Sales tax O.K. won't ease Mahoning County's pain



Mahoning County's two freshmen commissioners, Anthony Traficanti and John McNally IV, were appropriately low-key Tuesday night after the complete but unofficial election results showed that the 0.5 percent sales tax had been approved by voters.
Appropriately low-key? Yes, given that the county is preparing for the state auditor to come in and declare government to be in fiscal emergency.
Happy days aren't here again -- even with the passage of the tax, which had been rejected by voters last November. The loss of revenue, coupled with sputtering state and national economies, mean that it will be quite some time before the county's financial house can be put in order. Indeed, McNally and Traficanti, who both took office in January, made it clear that the days of spending with abandon and of exploding payrolls are long gone.
"We're not going to go out and start hiring people tomorrow or bringing people back from layoff," McNally said Tuesday night.
Traficanti took it a step further, saying the commissioners intend to immediately begin a top-to bottom review of spending in order to identify waste and mismanagement. He also said that he and his colleagues will go to the residents with their findings and seek public support for the changes they propose.

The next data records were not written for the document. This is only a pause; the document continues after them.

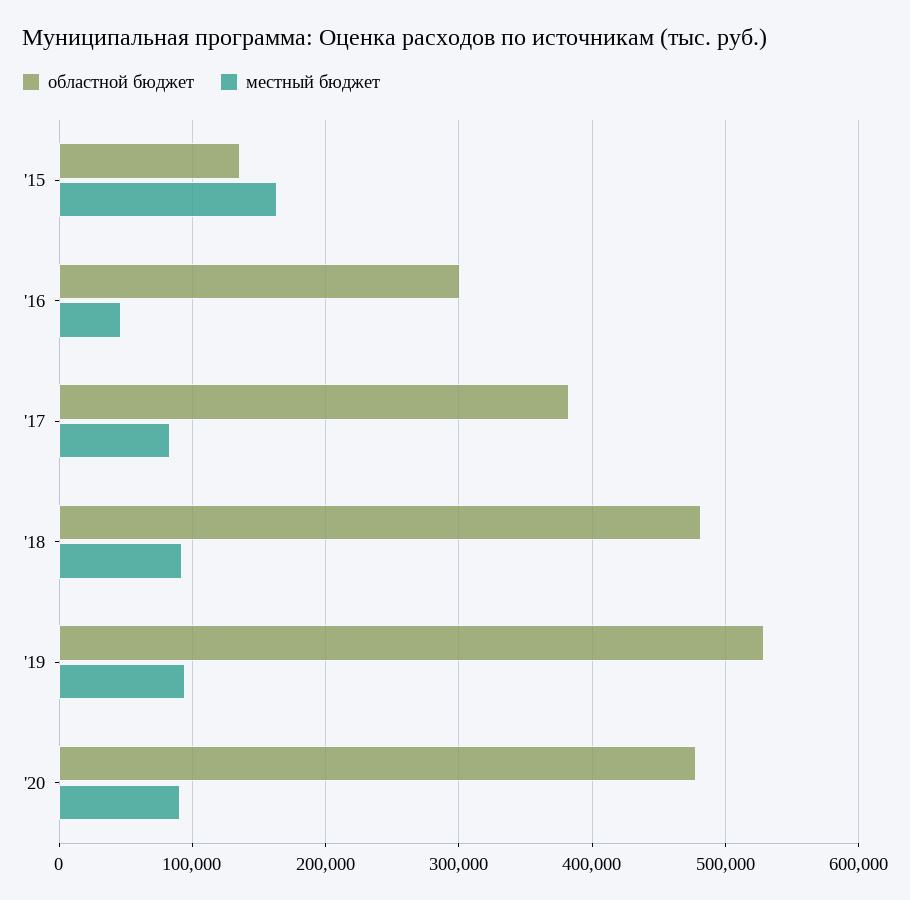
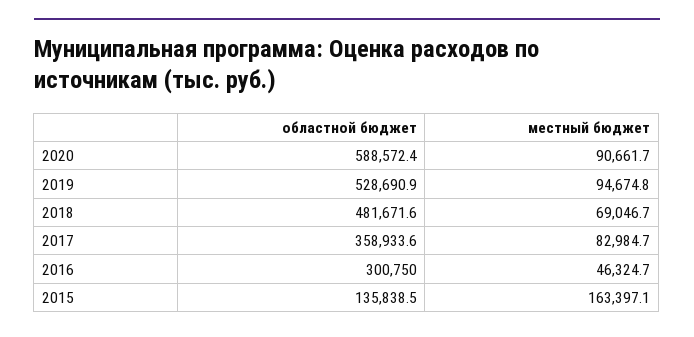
  {
    "областной бюджет": {
      "'15": 135838.5,
      "'16": 300750,
-     "'17": 380000,
+     "'17": 358933.6,
      "'18": 481671.6,
      "'19": 528690.9,
-     "'20": 480000
+     "'20": 588572.4
    },
    "местный бюджет": {
      "'15": 163397.1,
      "'16": 46324.7,
      "'17": 82984.7,
-     "'18": 90000,
+     "'18": 69046.7,
      "'19": 94674.8,
      "'20": 90661.7
    }
  }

Taxpayers, who have long demanded that local government do more with less, have an obligation to support Traficanti, McNally and Commissioner David Ludt in this important quest. Given that county government is made up of general fund and non-general fund departments and of officeholders who are elected individually, the common denominator is the public.
Audit committee
Last month, Auditor George Tablack, who has warned that the county will run out of money before the end of the year if the current pace of spending continues, won commission approval for the creation of an audit committee. The committee is made up volunteer, private-sector citizens with experience in finance and accounting. Most are private citizens with knowledge about county operations. And, most important, four of the seven-member committee are not politicians.
The panel would do well to use as its guide two studies of county government that we have embraced. One was done by the Peat Marwick consulting firm, which offered more than 200 recommendations for changing the way government operates; the other is a state performance audit that provides details on how spending can be cut. For instance, the audit talks about consolidation of the court system below the Common Pleas level, and the use of video arraignments.
We are well aware that although the county commissioners control the general fund pursestrings, they don't have final say when it comes to spending by such entities as the courts. Thus, the only way Traficanti, McNally and Ludt can persuade all departments, including those not supported by the general fund, to tighten their belts and require employees to carry more of the burden of benefits such as health care, is shine the public spotlight on them.
For their part, officeholders should make it clear to their employees that Tuesday's approval of the tax was not an invitation for government to go on a spending spree. Taxpayers will be closely monitoring the actions by the commissioners and others to ensure that the promises made during the campaign are kept.
Failure to do so will result in the 0.5 percent sales tax up for renewal in 2007 being rejected by the voters. That should be incentive enough for everyone in county government to make sacrifices.